## Exercise directions
Your task is to repeat the entries below exactly and to leave their images out.

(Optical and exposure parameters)
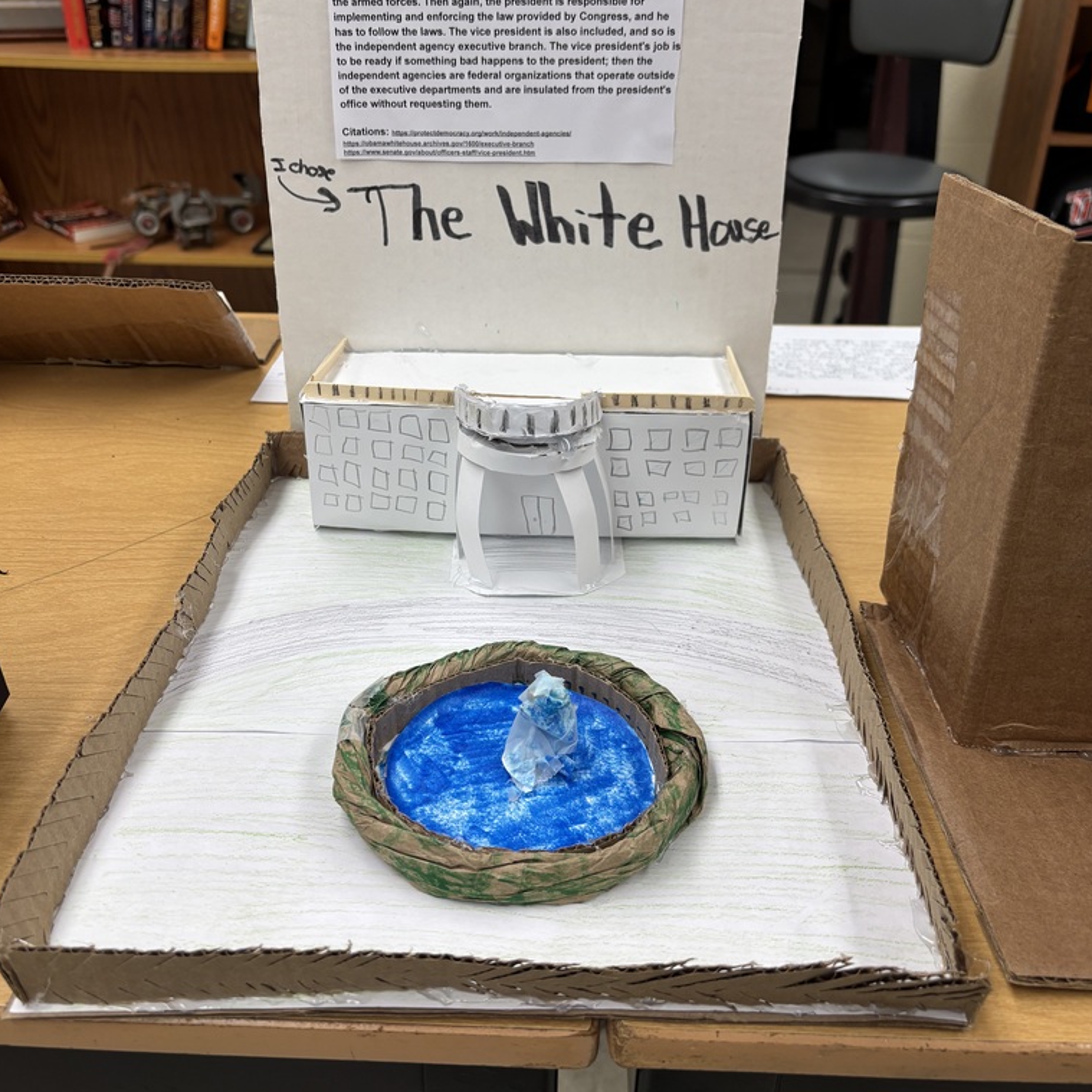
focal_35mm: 31
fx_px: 1106
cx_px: 545
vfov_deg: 52.4
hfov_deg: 52.5
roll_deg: -1.6
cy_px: 473
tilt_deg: -27.4
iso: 64
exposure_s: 1/120
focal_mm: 5.96
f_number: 1.6
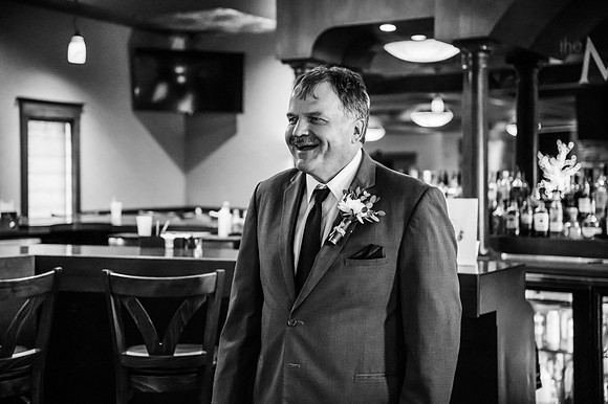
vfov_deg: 26.0
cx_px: 304
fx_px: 878
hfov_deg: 38.2
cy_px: 202
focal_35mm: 52
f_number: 2.8
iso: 2000
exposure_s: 1/200
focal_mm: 52
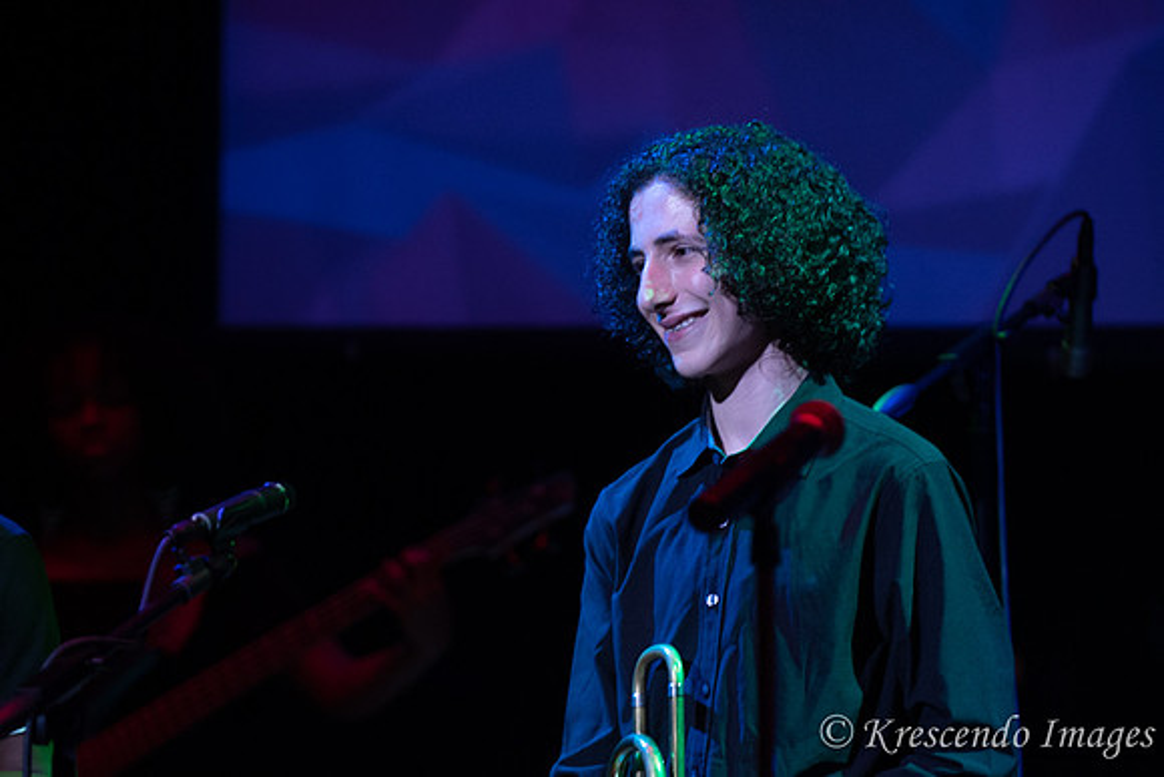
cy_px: 388
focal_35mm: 210
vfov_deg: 6.5
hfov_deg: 9.8
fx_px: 6791
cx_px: 582
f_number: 2.8
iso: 1600
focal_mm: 140
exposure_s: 1/200
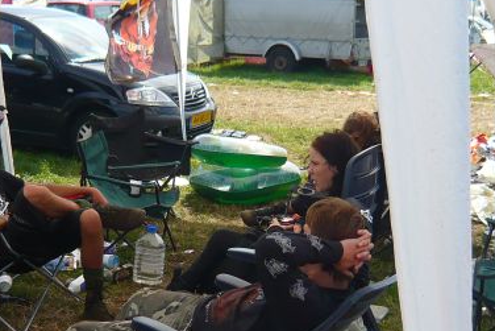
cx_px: 266
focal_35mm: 62
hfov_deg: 32.4
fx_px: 853
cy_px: 144
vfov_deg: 21.9
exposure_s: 1/800
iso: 100
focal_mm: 4.6
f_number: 2.8
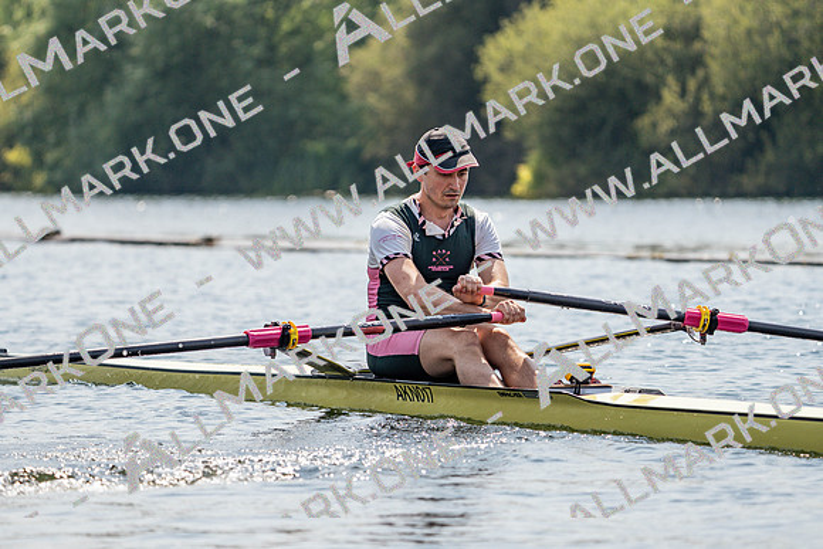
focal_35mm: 255
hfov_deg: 8.1
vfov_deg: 5.4
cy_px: 274
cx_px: 412
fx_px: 5831
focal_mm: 255
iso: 160
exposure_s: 1/1600
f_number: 5.6
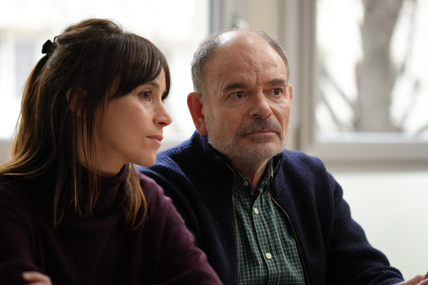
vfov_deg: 10.8
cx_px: 214
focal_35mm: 127
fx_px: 1510
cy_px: 142
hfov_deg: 16.1
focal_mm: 85
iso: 500
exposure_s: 1/250
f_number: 1.8
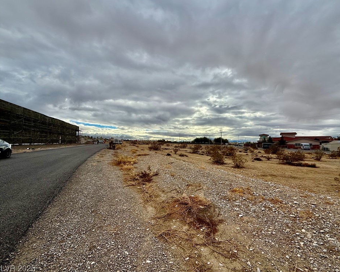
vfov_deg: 84.0
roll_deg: -0.3
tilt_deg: +3.3
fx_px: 151
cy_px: 137
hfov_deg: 96.6
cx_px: 185
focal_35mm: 15
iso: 50
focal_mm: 2.22
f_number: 2.2
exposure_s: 1/3289
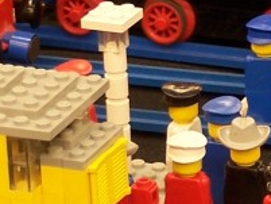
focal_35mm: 596
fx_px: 4669
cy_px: -73
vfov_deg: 2.5
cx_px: 644
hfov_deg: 3.3
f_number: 3.2
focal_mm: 19.4
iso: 80
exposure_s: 1/2
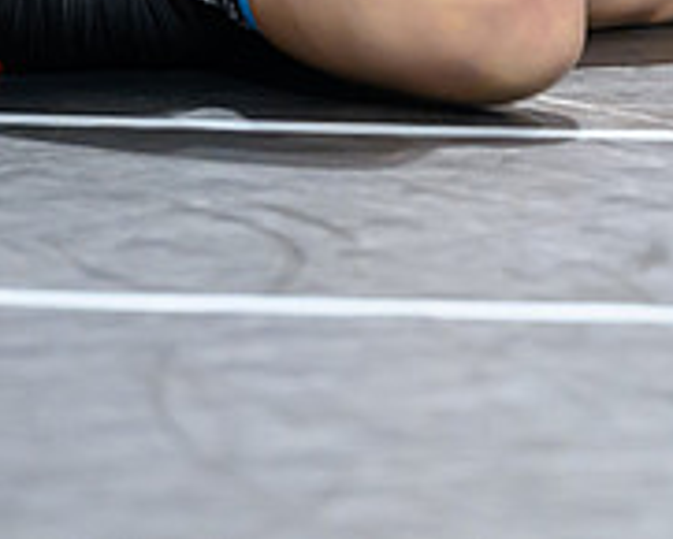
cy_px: -278
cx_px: 166
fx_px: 7414
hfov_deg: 5.2
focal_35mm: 372
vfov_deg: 4.1
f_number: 3.2
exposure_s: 1/800
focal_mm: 89
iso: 3600
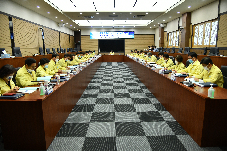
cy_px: 76
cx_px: 114
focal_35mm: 24
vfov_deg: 53.1
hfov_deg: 73.7
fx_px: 151
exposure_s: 1/250
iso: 1000
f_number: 4
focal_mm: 24
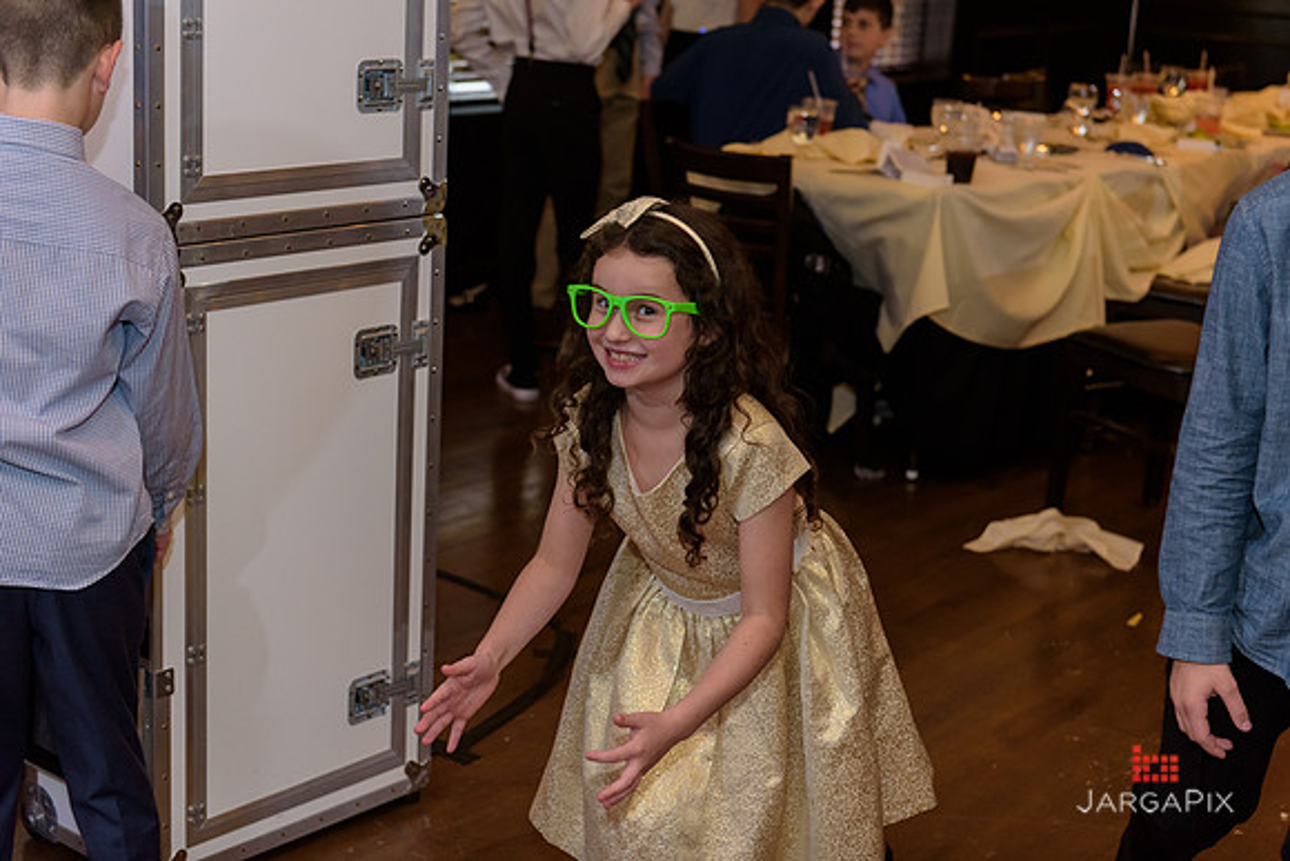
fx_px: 2079
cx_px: 645
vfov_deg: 23.4
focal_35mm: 58
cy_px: 430
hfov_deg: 34.5
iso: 1600
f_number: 3.2
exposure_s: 1/125
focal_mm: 58
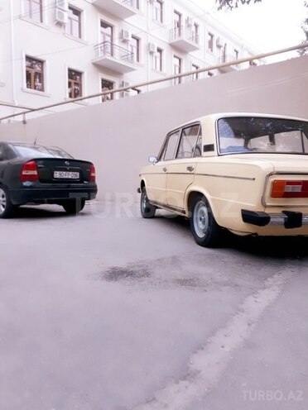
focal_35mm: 27
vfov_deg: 65.3
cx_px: 154
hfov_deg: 51.4
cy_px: 205
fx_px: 320
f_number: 1.9
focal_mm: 3.6
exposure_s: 1/33
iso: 50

## The completed task
focal_35mm: 31
fx_px: 1106
cx_px: 545
vfov_deg: 52.4
hfov_deg: 52.5
roll_deg: -1.6
cy_px: 473
tilt_deg: -27.4
iso: 64
exposure_s: 1/120
focal_mm: 5.96
f_number: 1.6
vfov_deg: 26.0
cx_px: 304
fx_px: 878
hfov_deg: 38.2
cy_px: 202
focal_35mm: 52
f_number: 2.8
iso: 2000
exposure_s: 1/200
focal_mm: 52
cy_px: 388
focal_35mm: 210
vfov_deg: 6.5
hfov_deg: 9.8
fx_px: 6791
cx_px: 582
f_number: 2.8
iso: 1600
focal_mm: 140
exposure_s: 1/200
cx_px: 266
focal_35mm: 62
hfov_deg: 32.4
fx_px: 853
cy_px: 144
vfov_deg: 21.9
exposure_s: 1/800
iso: 100
focal_mm: 4.6
f_number: 2.8
focal_35mm: 255
hfov_deg: 8.1
vfov_deg: 5.4
cy_px: 274
cx_px: 412
fx_px: 5831
focal_mm: 255
iso: 160
exposure_s: 1/1600
f_number: 5.6
vfov_deg: 10.8
cx_px: 214
focal_35mm: 127
fx_px: 1510
cy_px: 142
hfov_deg: 16.1
focal_mm: 85
iso: 500
exposure_s: 1/250
f_number: 1.8
vfov_deg: 84.0
roll_deg: -0.3
tilt_deg: +3.3
fx_px: 151
cy_px: 137
hfov_deg: 96.6
cx_px: 185
focal_35mm: 15
iso: 50
focal_mm: 2.22
f_number: 2.2
exposure_s: 1/3289
focal_35mm: 596
fx_px: 4669
cy_px: -73
vfov_deg: 2.5
cx_px: 644
hfov_deg: 3.3
f_number: 3.2
focal_mm: 19.4
iso: 80
exposure_s: 1/2
cy_px: -278
cx_px: 166
fx_px: 7414
hfov_deg: 5.2
focal_35mm: 372
vfov_deg: 4.1
f_number: 3.2
exposure_s: 1/800
focal_mm: 89
iso: 3600
cy_px: 76
cx_px: 114
focal_35mm: 24
vfov_deg: 53.1
hfov_deg: 73.7
fx_px: 151
exposure_s: 1/250
iso: 1000
f_number: 4
focal_mm: 24
fx_px: 2079
cx_px: 645
vfov_deg: 23.4
focal_35mm: 58
cy_px: 430
hfov_deg: 34.5
iso: 1600
f_number: 3.2
exposure_s: 1/125
focal_mm: 58
focal_35mm: 27
vfov_deg: 65.3
cx_px: 154
hfov_deg: 51.4
cy_px: 205
fx_px: 320
f_number: 1.9
focal_mm: 3.6
exposure_s: 1/33
iso: 50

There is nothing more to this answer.